==== Excerpt ====

18 October 2018 08:58, UTC
Daniil Danchenko

Social networks play a huge role in the crypto. When Tether Limited stablecoin dipped, and someone posted a fake announcement about upcoming delisting of the digital dollar analog from the Binance, everyone just went mad. Markets were in the deep panic mode, that was bad enough to force tether hodlers to buy bitcoins on the 10 percent premium since they were afraid that their stable asset is about to have a stable plunge down into the oblivion.

What is the reason for this reaction? Just one fake post managed to cause a ruckus, bad enough to force two significant exchanges issue full stops of all Tether sales. We decided to look at the situation closely.

The initial idea of Tether is good, even reasonable: crypto dollars that will make any trader life more comfortable and more stable. And according to the claims, made by Tether Limited CCO Leonard Reel - each and every coin is backed by a real buck and company has more than enough money overall. But should we trust him? On the average - the community does not think so.

The reason is relatively simple - in their White Paper, Tether Limited promised regular audits. It still hasn’t delivered on that. The only thing that it has done to calm down some people is a “balance confirmation procedure”, that was performed by a law company called  Freeh Sporkin & Sullivan that, however, cannot be claimed an entirely uninvolved.

The procedure itself raises up some questions too. First of all - balance confirmation requires around 1\3 of all the papers that they need for an audit. So basically - this only a proof that they had the money to back them at the moment. $2.5 billion in cash somewhere. Furthermore - Freeh Sporkin & Sullivan is a law firm, a well respected and known company, but still - a law company. It’s evident that full audit from the “big four” company would’ve raised the level of trust and overall support from the investors and have given it a boost of liquidity. So basically - investing in the Ernst & Young would’ve paid off almost instantaneously. But they picked FSS instead. Which has one of its founding members, Eugene R. Sullivan as a member of the advisory board in one of Tether's banks. Furthermore - he has ties with the Saipan casino that was raided by the U.S Federal Agents. So it sure raises several questions.

==== Supplied data ====

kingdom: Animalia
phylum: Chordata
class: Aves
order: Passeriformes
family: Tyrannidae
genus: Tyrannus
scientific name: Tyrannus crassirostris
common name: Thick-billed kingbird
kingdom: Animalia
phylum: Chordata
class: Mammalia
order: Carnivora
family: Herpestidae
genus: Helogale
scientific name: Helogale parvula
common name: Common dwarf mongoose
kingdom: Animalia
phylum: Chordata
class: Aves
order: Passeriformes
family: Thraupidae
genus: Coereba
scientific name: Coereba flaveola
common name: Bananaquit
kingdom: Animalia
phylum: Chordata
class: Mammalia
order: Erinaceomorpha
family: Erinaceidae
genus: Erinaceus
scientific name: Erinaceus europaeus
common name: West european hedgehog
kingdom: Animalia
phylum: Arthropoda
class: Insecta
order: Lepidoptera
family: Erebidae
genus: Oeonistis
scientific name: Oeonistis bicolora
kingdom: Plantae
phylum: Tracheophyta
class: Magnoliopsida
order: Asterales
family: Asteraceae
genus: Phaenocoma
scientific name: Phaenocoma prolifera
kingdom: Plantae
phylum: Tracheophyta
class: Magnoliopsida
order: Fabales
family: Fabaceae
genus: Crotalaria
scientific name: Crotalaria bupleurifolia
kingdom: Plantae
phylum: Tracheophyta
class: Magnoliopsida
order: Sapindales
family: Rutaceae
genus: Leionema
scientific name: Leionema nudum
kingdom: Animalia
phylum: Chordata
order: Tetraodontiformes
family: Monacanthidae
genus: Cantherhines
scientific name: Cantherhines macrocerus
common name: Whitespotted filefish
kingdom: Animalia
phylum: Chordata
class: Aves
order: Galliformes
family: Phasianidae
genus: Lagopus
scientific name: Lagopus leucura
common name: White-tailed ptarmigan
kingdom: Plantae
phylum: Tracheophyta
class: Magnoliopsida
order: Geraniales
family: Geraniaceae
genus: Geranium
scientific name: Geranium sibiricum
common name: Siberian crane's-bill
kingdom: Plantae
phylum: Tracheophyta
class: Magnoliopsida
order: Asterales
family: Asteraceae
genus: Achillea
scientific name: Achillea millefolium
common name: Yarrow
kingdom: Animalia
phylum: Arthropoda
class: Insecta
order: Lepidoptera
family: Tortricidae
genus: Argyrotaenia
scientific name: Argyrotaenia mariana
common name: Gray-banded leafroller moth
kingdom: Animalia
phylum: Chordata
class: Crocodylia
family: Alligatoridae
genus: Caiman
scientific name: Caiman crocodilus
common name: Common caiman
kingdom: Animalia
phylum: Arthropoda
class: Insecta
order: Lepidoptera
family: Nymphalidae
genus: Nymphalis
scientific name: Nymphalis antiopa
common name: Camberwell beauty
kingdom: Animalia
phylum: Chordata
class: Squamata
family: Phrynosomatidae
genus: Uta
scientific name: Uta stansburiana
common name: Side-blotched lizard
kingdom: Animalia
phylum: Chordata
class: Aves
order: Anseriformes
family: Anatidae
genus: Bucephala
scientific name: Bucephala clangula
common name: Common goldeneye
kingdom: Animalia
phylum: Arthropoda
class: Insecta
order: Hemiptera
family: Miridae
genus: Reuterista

====

● **What you will do**: Rename "Binance" to "Kraken" and restate the part of the Tether article that opens with the words "Social networks play" and closes with "into the oblivion.". Work from the Tether article alone, not from the listing.

● **Correct output**:
Social networks play a huge role in the crypto. When Tether Limited stablecoin dipped, and someone posted a fake announcement about upcoming delisting of the digital dollar analog from the Kraken, everyone just went mad. Markets were in the deep panic mode, that was bad enough to force tether hodlers to buy bitcoins on the 10 percent premium since they were afraid that their stable asset is about to have a stable plunge down into the oblivion.